Идея относительной пассивности художника обогащается едва различимыми намеками на ростки будущих произведений. У Федора даже отдаленный замысел биографии Чернышевского еще не сложился, а глаз его то и дело задерживается на фотографии в советском шахматном журнале, который он время от времени покупает, и с фотографии этой глядит «на него исподлобья бодучий Н. Г. Ч.» (III, 157). Уже сама эта ассоциация Чернышевского с шахматами весьма существенна, ибо ничего случайного у Набокова нет, и не может быть простым совпадением то, что Федору попался именно этот номер журнала. Правда, поначалу перспектива написать книгу о Чернышевском кажется Федору настолько дикой, что иначе как со смехом он о ней говорить не может. Но даже после того, как все задачи решены и журнал отложен в сторону, назойливый образ не отпускает его. Наконец, несколько дней спустя журнал снова попадается под руку, и Федора настолько занимает отрывок из дневника Чернышевского, что он отправляется в библиотеку заказать его книги.

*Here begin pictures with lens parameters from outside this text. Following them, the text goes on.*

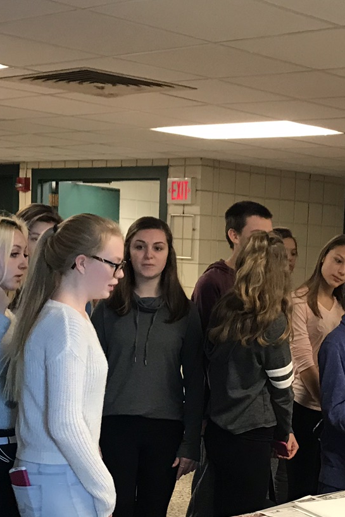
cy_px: 385
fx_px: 1049
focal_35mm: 73
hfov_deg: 18.4
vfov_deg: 27.3
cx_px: 304
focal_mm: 3.99
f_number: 1.8
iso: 40
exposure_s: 1/17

Подобно Набокову, Федор усматривает в шахматах, а особенно в шахматных задачах, высокую форму искусства. Потому нет ничего удивительного в том, что процесс их составления в глазах героя аналогичен процессу литературного сочинительства. Будущая композиция рождается «от внутреннего толчка, неотличимого от вдохновения поэтического» (III, 153). Более того, лишь вера, превосходящая разум, позволяет ему ухватить суть композиции: «Если бы он не был уверен (как бывал уверен и при литературном творчестве), что воплощение замысла уже существует в некоем другом мире, из которого он его переводил в этот, то сложная и длительная работа на доске была бы невыносимой обузой для разума, допускающего наряду с возможностью воплощения возможность его невозможности» (III, 154). Сходный взгляд на шахматы уже высказывался на страницах «Защиты Лужина».

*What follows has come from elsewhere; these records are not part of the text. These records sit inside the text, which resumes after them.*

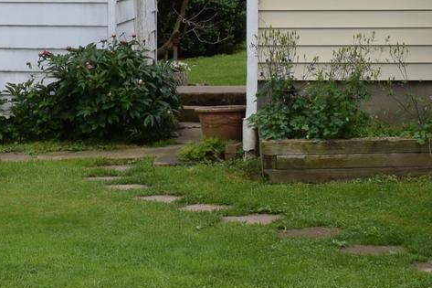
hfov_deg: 17.5
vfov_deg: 11.4
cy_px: -85
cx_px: 155
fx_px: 1403
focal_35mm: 117
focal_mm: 18
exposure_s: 1/400
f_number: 10
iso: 200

Зависимость искусства от потусторонности объясняет, почему Набоков заставляет Федора воспринимать в моменты вдохновения «реальный», временной мир как мир нереальный. Подобно Лужину после отложенной партии с Турати, Федор преодолевает привычную «реальность» и словно полностью перемещается в иное существование — тут и рождаются стихи: «Он сам с собою говорил, шагая по несуществующей панели; ногами управляло местное сознание, а главный, и в сущности единственно важный, Федор Константинович уже заглядывал во вторую качавшуюся, за несколько саженей, строфу, которая должна была разрешиться еще неизвестной, но вместе с тем в точности обещанной гармонией» (III, 50). Хотя такое состояние (напоминающее также «добавочного» Цинцинната) долго не длится, Федор переживает его еще раз, проведя целое утро в постели за сочинением стихов. По завершении «реальный» мир и тот мир, что посещает он в минуты творчества, подвергаются взаимной переоценке: «…он встал и сразу перешел из мира многих занимательных измерений в мир тесный и требовательный» (III, 141). Хоть и лишенный в данном случае иллюзорности, здешний, обыденный мир менее требователен, чем потусторонний мир искусства.

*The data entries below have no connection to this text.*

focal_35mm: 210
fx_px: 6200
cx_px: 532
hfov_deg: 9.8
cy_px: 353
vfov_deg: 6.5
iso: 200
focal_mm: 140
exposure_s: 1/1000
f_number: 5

Нечто похожее на такую переоценку происходит и в другом эпизоде романа, где в сознании Александра Чернышевского возникает образ умершего сына. Воображая, что отцу, должно быть, видится повсюду призрак юноши, Федор замечает: «…ах, как он (сын Александра Яковлевича. — В. А.) был сейчас плотнее всех сидящих в комнате! Сквозь Васильева и бледную барышню просвечивал диван…» (III, 33). Привычка Федора отождествлять себя с собеседниками, а их взгляды, мысли, чувства — со своими (примеров чему можно привести немало) отражает общую набоковскую установку, включающую в себя космическую синхронизацию (сходные уподобления характерны и для героев иных книг; наиболее полно это свойство проявляется в «Подлинной жизни Себастьяна Найта», где повествователь достигает, как ему представляется, духовного единства со своим покойным братом). Однако же, в отличие от Александра Яковлевича, Федор не считает, что связь с потусторонностью может быть столь тесной, что появляются призраки. Собственно, это и мучает его постоянно при мысли об ушедшем отце. Но даже и несмотря на возникший разрыв между Федором и героями его романа, отношение Яши к гостям, собравшимся в родительской квартире, окрашено свойственным Федору чувством связи между высшей и повседневной реальностью. И вся сцена, таким образом, может быть истолкована как иллюстрация пародийного, по словам Федора, родства между собственным его бытием, в котором столь большое место занимает скорбь по отцу, и безумием Александра Яковлевича, порожденным скорбью по сыну.